“就算我来日本又怎么样?你已经把松本家的事业全转手给了金子坚,对你来说,还有什么差别?”
“当然有,你只要和金子坚在一起,那松本家的事业就等同于还在松本家的人手里。”
铁木真觉得不可思议,但她明白老一辈的人总是受到这种旧式观念的压制,但想把同样的想法套用到她身上可就行不通了。
“那是不可能的,我说过,我甚至不当自己是铁家的人,又怎么可能把自己当成松本家的人?更何况我有我自己的事业,我可以明白的告诉你,我对松本家的事业一点兴趣也没有。”
“你怎么会对松本家的事业没有兴趣?你真以为松本家的事业就只有我卖给金子坚的那些吗?我手里拥有的,是比那要多上十倍的财产!”
松本仁美发现自己的话一说完,铁木真的眼神也跟着变了,只是让她惊讶的是,铁木真接下来所说的话……
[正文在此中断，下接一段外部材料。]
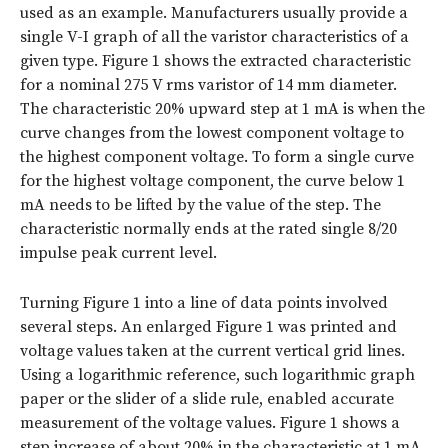
used as an example. Manufacturers usually provide a
single V-I graph of all the varistor characteristics of a
given type.
Figure 1
shows the extracted characteristic
for a nominal 275 V rms varistor of 14 mm diameter.
The characteristic 20% upward step at 1 mA is when the
curve changes from the lowest component voltage to
the highest component voltage. To form a single curve
for the highest voltage component, the curve below 1
mA needs to be lifted by the value of the step. The
characteristic normally ends at the rated single 8/20
impulse peak current level.
Turning Figure 1 into a line of data points involved
several steps. An enlarged Figure 1 was printed and
voltage values taken at the current vertical grid lines.
Using a logarithmic reference, such logarithmic graph
paper or the slider of a slide rule, enabled accurate
measurement of the voltage values. Figure 1 shows a
step increase of about 20% in the characteristic at 1 mA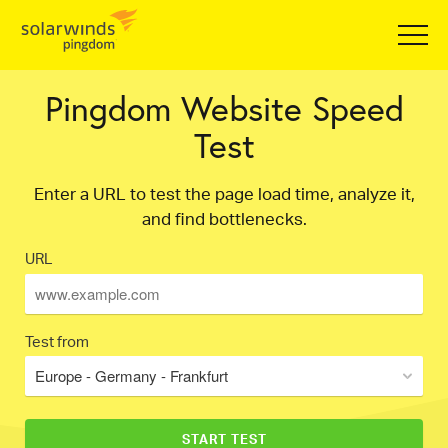
Pingdom Website Speed
Test
Enter a URL to test the page load time, analyze it,
and find bottlenecks.
URL
Test from
Europe - Germany - Frankfurt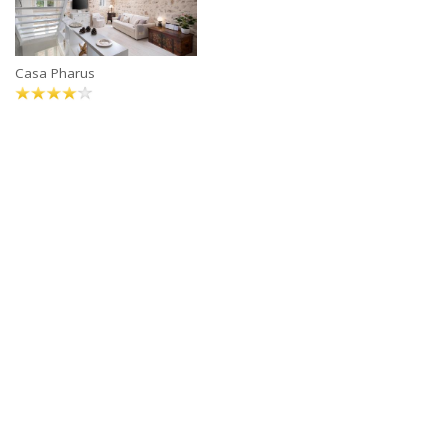
Casa Pharus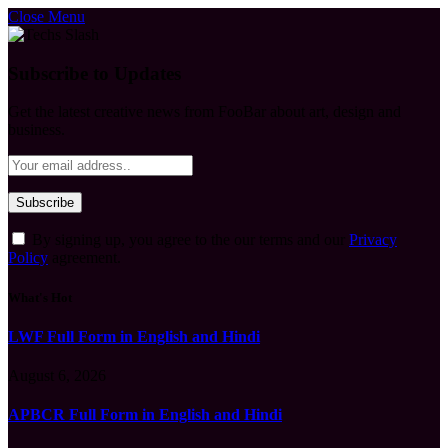
Close Menu
Subscribe to Updates
Get the latest creative news from FooBar about art, design and
business.
By signing up, you agree to the our terms and our
Privacy
Policy
agreement.
What's Hot
LWF Full Form in English and Hindi
August 6, 2026
APBCR Full Form in English and Hindi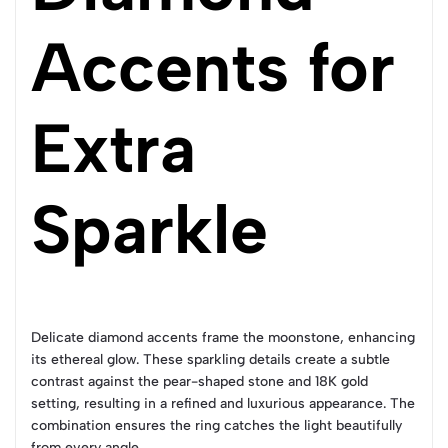
Accents for
Extra
Sparkle
Delicate diamond accents frame the moonstone, enhancing
its ethereal glow. These sparkling details create a subtle
contrast against the pear-shaped stone and 18K gold
setting, resulting in a refined and luxurious appearance. The
combination ensures the ring catches the light beautifully
from every angle.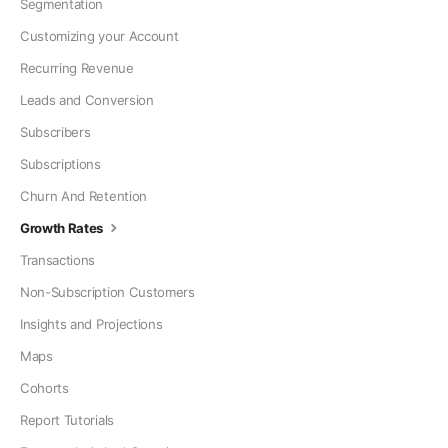
Segmentation
Customizing your Account
Recurring Revenue
Leads and Conversion
Subscribers
Subscriptions
Churn And Retention
Growth Rates
Transactions
Non-Subscription Customers
Insights and Projections
Maps
Cohorts
Report Tutorials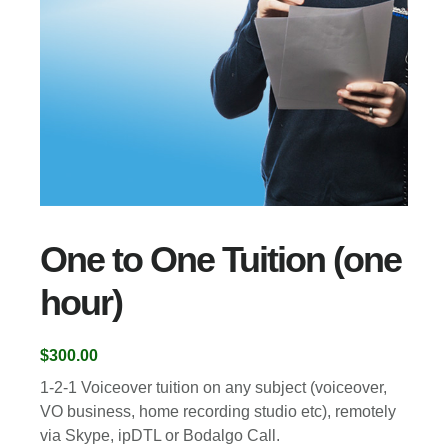
One to One Tuition (one
hour)
$
300.00
1-2-1 Voiceover tuition on any subject (voiceover,
VO business, home recording studio etc), remotely
via Skype, ipDTL or Bodalgo Call.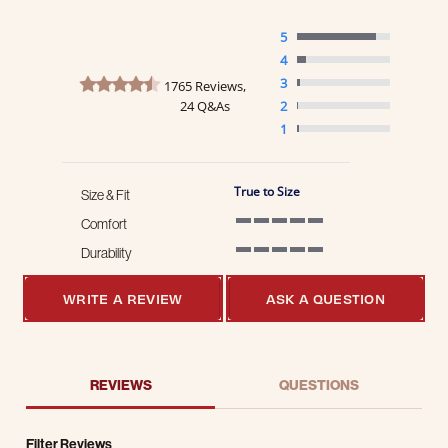
5
4
4.7 star rating
3
1765 Reviews,
24 Q&As
2
1
True to Size
Size & Fit
Comfort
5 of 5 rating
Durability
5 of 5 rating
WRITE A REVIEW
ASK A QUESTION
REVIEWS
QUESTIONS
Filter Reviews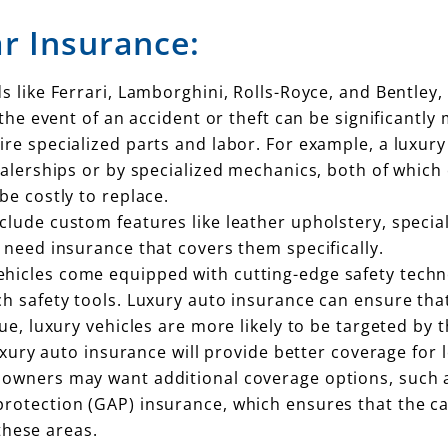
r Insurance:
ds like Ferrari, Lamborghini, Rolls-Royce, and Bentle
 the event of an accident or theft can be significantly
uire specialized parts and labor. For example, a luxur
ealerships or by specialized mechanics, both of which 
be costly to replace.
nclude custom features like leather upholstery, specia
 need insurance that covers them specifically.
ehicles come equipped with cutting-edge safety techn
ch safety tools. Luxury auto insurance can ensure th
lue, luxury vehicles are more likely to be targeted by
uxury auto insurance will provide better coverage for l
r owners may want additional coverage options, such 
otection (GAP) insurance, which ensures that the car 
 these areas.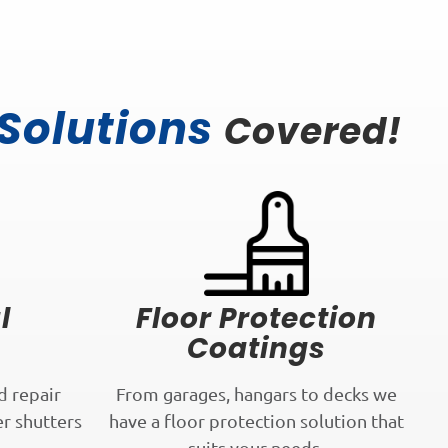
 Solutions
Covered!
l
Floor Protection
Coatings
d repair
From garages, hangars to decks we
er shutters
have a floor protection solution that
.
suits your needs.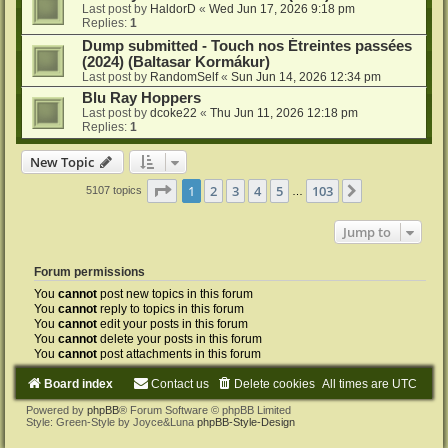
Last post by
HaldorD
«
Wed Jun 17, 2026 9:18 pm
Replies:
1
Dump submitted - Touch nos Étreintes passées
(2024) (Baltasar Kormákur)
Last post by
RandomSelf
«
Sun Jun 14, 2026 12:34 pm
Blu Ray Hoppers
Last post by
dcoke22
«
Thu Jun 11, 2026 12:18 pm
Replies:
1
New Topic
Page
1
of
103
1
2
3
4
5
103
Next
5107 topics
…
Jump to
Forum permissions
You
cannot
post new topics in this forum
You
cannot
reply to topics in this forum
You
cannot
edit your posts in this forum
You
cannot
delete your posts in this forum
You
cannot
post attachments in this forum
Board index
Contact us
Delete cookies
All times are
UTC
Powered by
phpBB
® Forum Software © phpBB Limited
Style: Green-Style by Joyce&Luna
phpBB-Style-Design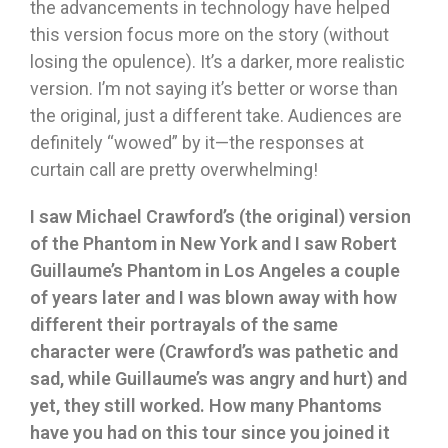
the advancements in technology have helped
this version focus more on the story (without
losing the opulence). It’s a darker, more realistic
version. I’m not saying it’s better or worse than
the original, just a different take. Audiences are
definitely “wowed” by it—the responses at
curtain call are pretty overwhelming!
I saw Michael Crawford’s (the original) version
of the Phantom in New York and I saw Robert
Guillaume’s Phantom in Los Angeles a couple
of years later and I was blown away with how
different their portrayals of the same
character were (Crawford’s was pathetic and
sad, while Guillaume’s was angry and hurt) and
yet, they still worked. How many Phantoms
have you had on this tour since you joined it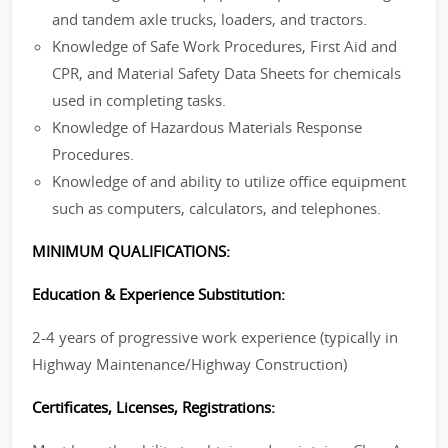
and tandem axle trucks, loaders, and tractors.
Knowledge of Safe Work Procedures, First Aid and
CPR, and Material Safety Data Sheets for chemicals
used in completing tasks.
Knowledge of Hazardous Materials Response
Procedures.
Knowledge of and ability to utilize office equipment
such as computers, calculators, and telephones.
MINIMUM QUALIFICATIONS:
Education & Experience Substitution:
2-4 years of progressive work experience (typically in
Highway Maintenance/Highway Construction)
Certificates, Licenses, Registrations: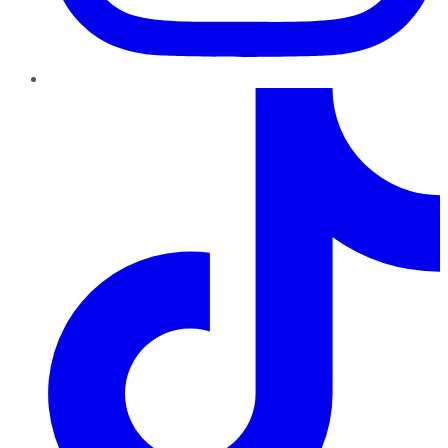
TikTok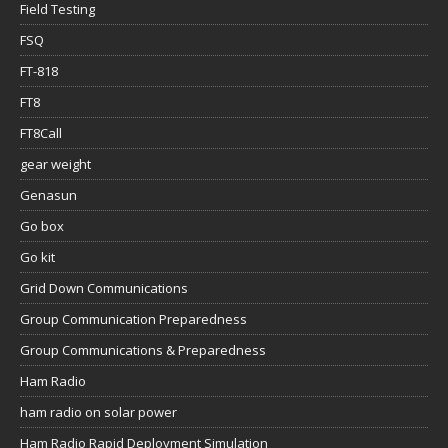
Field Testing
FSQ
FT-818
FT8
FT8Call
gear weight
Genasun
Go box
Go kit
Grid Down Communications
Group Communication Preparedness
Group Communications & Preparedness
Ham Radio
ham radio on solar power
Ham Radio Rapid Deployment Simulation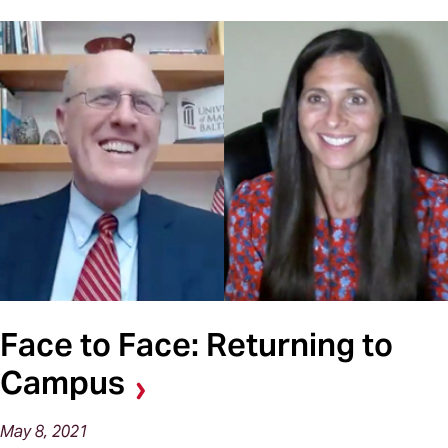
Face to Face: Returning to
Campus
May 8, 2021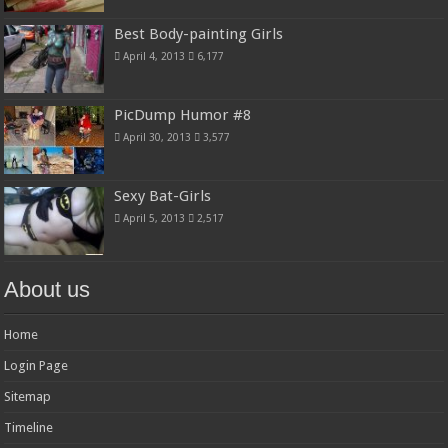
Best Body-painting Girls
April 4, 2013
6,177
PicDump Humor #8
April 30, 2013
3,577
Sexy Bat-Girls
April 5, 2013
2,517
About us
Home
Login Page
Sitemap
Timeline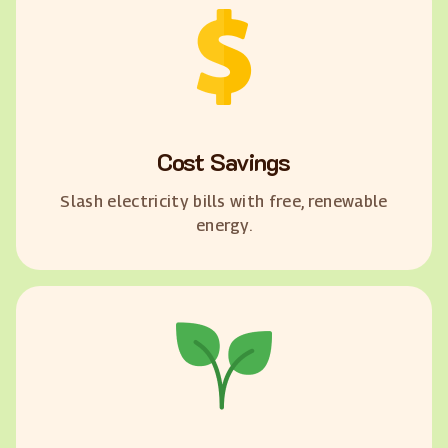
Cost Savings
Slash electricity bills with free, renewable
energy.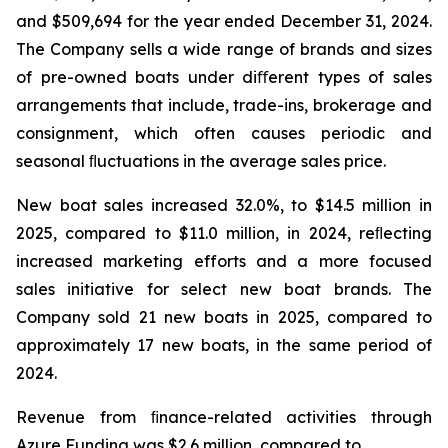
and $509,694 for the year ended December 31, 2024.
The Company sells a wide range of brands and sizes
of pre-owned boats under diﬀerent types of sales
arrangements that include, trade-ins, brokerage and
consignment, which often causes periodic and
seasonal ﬂuctuations in the average sales price.
New boat sales increased 32.0%, to $14.5 million in
2025, compared to $11.0 million, in 2024, reﬂecting
increased marketing efforts and a more focused
sales initiative for select new boat brands. The
Company sold 21 new boats in 2025, compared to
approximately 17 new boats, in the same period of
2024.
Revenue from ﬁnance-related activities through
Azure Funding was $2.6 million, compared to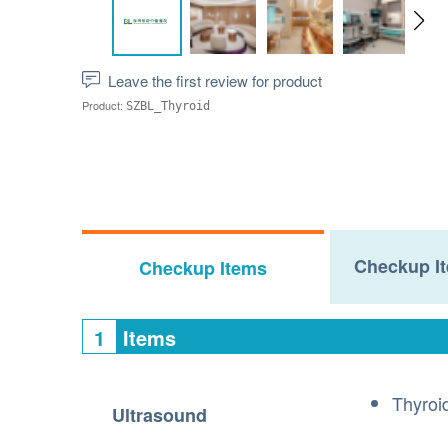
Leave the first review for product
Product:
SZBL_Thyroid
Checkup It
Checkup Items
1
Items
Thyroi
Ultrasound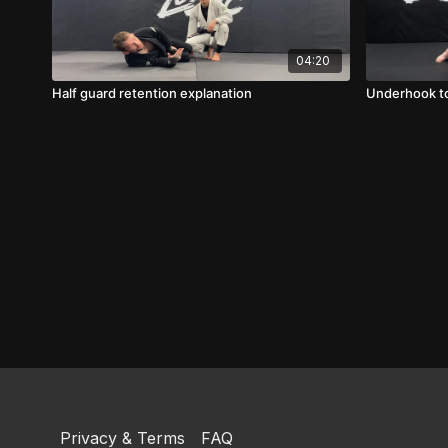
04:20
Half guard retention explanation
Underhook to
Privacy & Terms
FAQ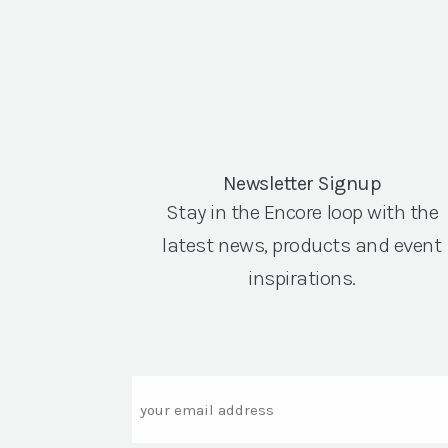
Newsletter Signup
Stay in the Encore loop with the
latest news, products and event
inspirations.
Email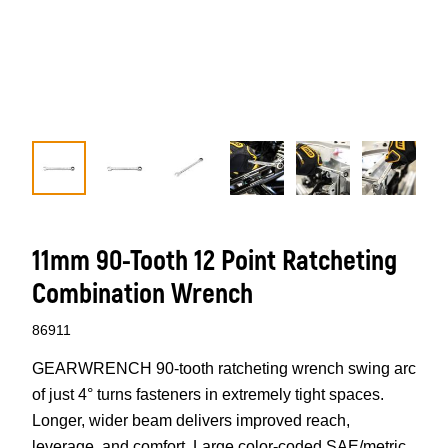
11mm 90-Tooth 12 Point Ratcheting
Combination Wrench
86911
GEARWRENCH 90-tooth ratcheting wrench swing arc
of just 4° turns fasteners in extremely tight spaces.
Longer, wider beam delivers improved reach,
leverage, and comfort. Large color-coded SAE/metric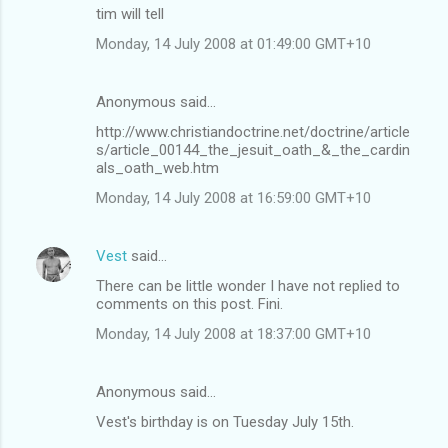
tim will tell
Monday, 14 July 2008 at 01:49:00 GMT+10
Anonymous said…
http://www.christiandoctrine.net/doctrine/article
s/article_00144_the_jesuit_oath_&_the_cardin
als_oath_web.htm
Monday, 14 July 2008 at 16:59:00 GMT+10
Vest
said…
There can be little wonder I have not replied to
comments on this post. Fini.
Monday, 14 July 2008 at 18:37:00 GMT+10
Anonymous said…
Vest's birthday is on Tuesday July 15th.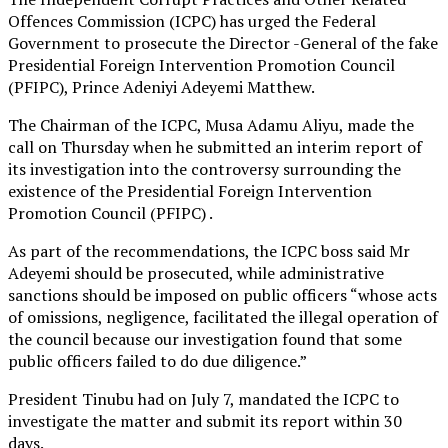
Offences Commission (ICPC) has urged the Federal
Government to prosecute the Director -General of the fake
Presidential Foreign Intervention Promotion Council
(PFIPC), Prince Adeniyi Adeyemi Matthew.
The Chairman of the ICPC, Musa Adamu Aliyu, made the
call on Thursday when he submitted an interim report of
its investigation into the controversy surrounding the
existence of the Presidential Foreign Intervention
Promotion Council (PFIPC) .
As part of the recommendations, the ICPC boss said Mr
Adeyemi should be prosecuted, while administrative
sanctions should be imposed on public officers “whose acts
of omissions, negligence, facilitated the illegal operation of
the council because our investigation found that some
public officers failed to do due diligence.”
President Tinubu had on July 7, mandated the ICPC to
investigate the matter and submit its report within 30
days.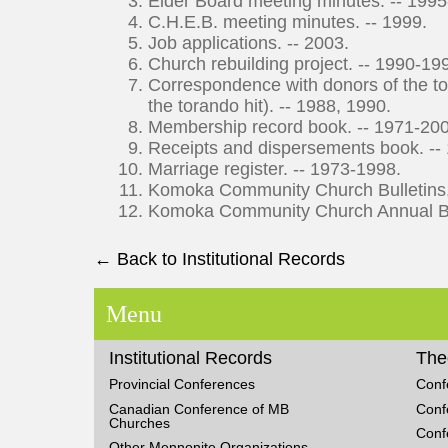
Elder Board meeting minutes. -- 199
C.H.E.B. meeting minutes. -- 1999.
Job applications. -- 2003.
Church rebuilding project. -- 1990-19
Correspondence with donors of the tor
the torando hit). -- 1988, 1990.
Membership record book. -- 1971-20
Receipts and dispersements book. --
Marriage register. -- 1973-1998.
Komoka Community Church Bulletins, 
Komoka Community Church Annual Bus
← Back to Institutional Records
Menu
Institutional Records
The
Provincial Conferences
Conf
Canadian Conference of MB
Conf
Churches
Conf
Other Mennonite Organizations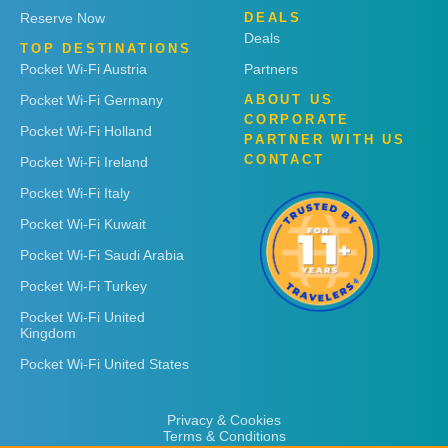
Reserve Now
DEALS
Deals
TOP DESTINATIONS
Pocket Wi-Fi Austria
Partners
Pocket Wi-Fi Germany
ABOUT US
CORPORATE
Pocket Wi-Fi Holland
PARTNER WITH US
CONTACT
Pocket Wi-Fi Ireland
Pocket Wi-Fi Italy
Pocket Wi-Fi Kuwait
Pocket Wi-Fi Saudi Arabia
Pocket Wi-Fi Turkey
Pocket Wi-Fi United
Kingdom
Pocket Wi-Fi United States
Privacy & Cookies
Terms & Conditions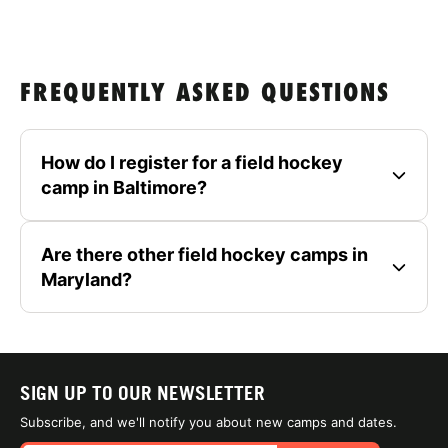
FREQUENTLY ASKED QUESTIONS
How do I register for a field hockey
camp in Baltimore?
Are there other field hockey camps in
Maryland?
SIGN UP TO OUR NEWSLETTER
Subscribe, and we'll notify you about new camps and dates.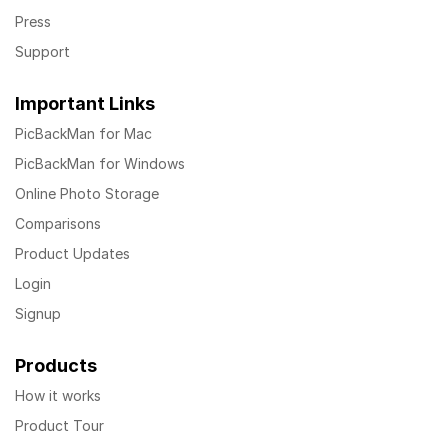
Press
Support
Important Links
PicBackMan for Mac
PicBackMan for Windows
Online Photo Storage
Comparisons
Product Updates
Login
Signup
Products
How it works
Product Tour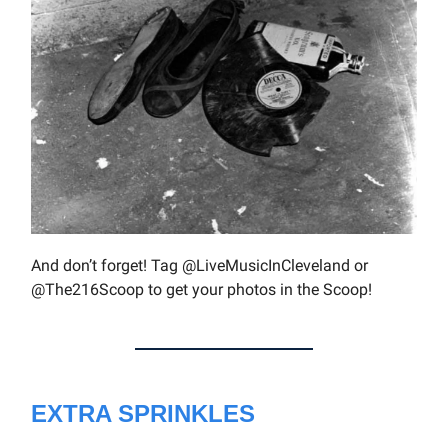
And don’t forget! Tag @LiveMusicInCleveland or
@The216Scoop to get your photos in the Scoop!
EXTRA SPRINKLES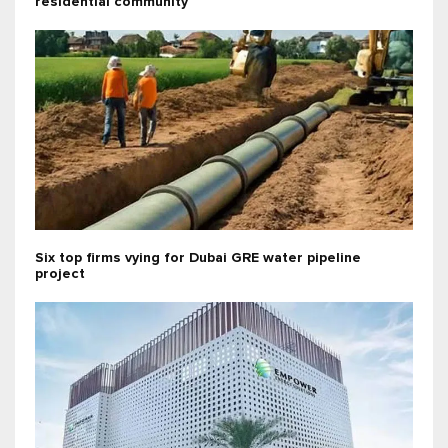
residential community
Six top firms vying for Dubai GRE water pipeline
project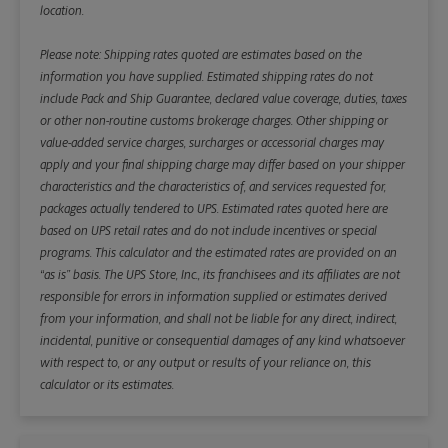
location.
Please note: Shipping rates quoted are estimates based on the
information you have supplied. Estimated shipping rates do not
include Pack and Ship Guarantee, declared value coverage, duties, taxes
or other non-routine customs brokerage charges. Other shipping or
value-added service charges, surcharges or accessorial charges may
apply and your final shipping charge may differ based on your shipper
characteristics and the characteristics of, and services requested for,
packages actually tendered to UPS. Estimated rates quoted here are
based on UPS retail rates and do not include incentives or special
programs. This calculator and the estimated rates are provided on an
“as is” basis. The UPS Store, Inc., its franchisees and its affiliates are not
responsible for errors in information supplied or estimates derived
from your information, and shall not be liable for any direct, indirect,
incidental, punitive or consequential damages of any kind whatsoever
with respect to, or any output or results of your reliance on, this
calculator or its estimates.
“那又怎样?你以为我赚不到那些钱吗?”铁木真的眼神转为不屑。
就和一般人所以为的一样,众人都以为她们铁家姐妹不过就是在夜市里做生意,但也同样可以做出规模,只是这些人下意识的把在夜市里做生意的格调降低,认定她们赚不了什么钱,这只是个人观念上的误差问题而已。
“你……你到底知不知道松本家对于你的意义?!”
铁木真肯定的点了点头,嘴巴却这么说:“松本家对我来说并没有意义啊!你希望我怎么样?你希望我来见你,然后巴着你不放?还是立刻以松本家的人自居,然后求你把松本家的财产送给我?这些我都不可能做,我有我的人生,我相信不只是我,我妹妹跟我一样,我们都不会随意的任人掌控,而你应该比我们都清楚,我们这样的个性是遗传自我们的母亲,她都不要的东西,我跟木兰更不可能会要。”
“你怎么知道你妈当年不要这些?或许是她要不起而已。”松本仁美怎么能面对这样的拒绝,语气也跟着强硬起来。“她如果乖乖的待在松本家,有可能年纪轻轻就因为积劳成疾而过世吗?她放着好好的大小姐不做,为什么要跑去台湾做牛做马,在夜市里摆摊子,还要带两个小孩,才三十几岁就死了……你以为她真的心甘情愿这样结束她的人生吗?”
“她是不是心甘情愿的,我想那不是应该由我来负责,但至少比自杀要好,你的儿子最后是以自杀结束生命,你以为我不知道吗?”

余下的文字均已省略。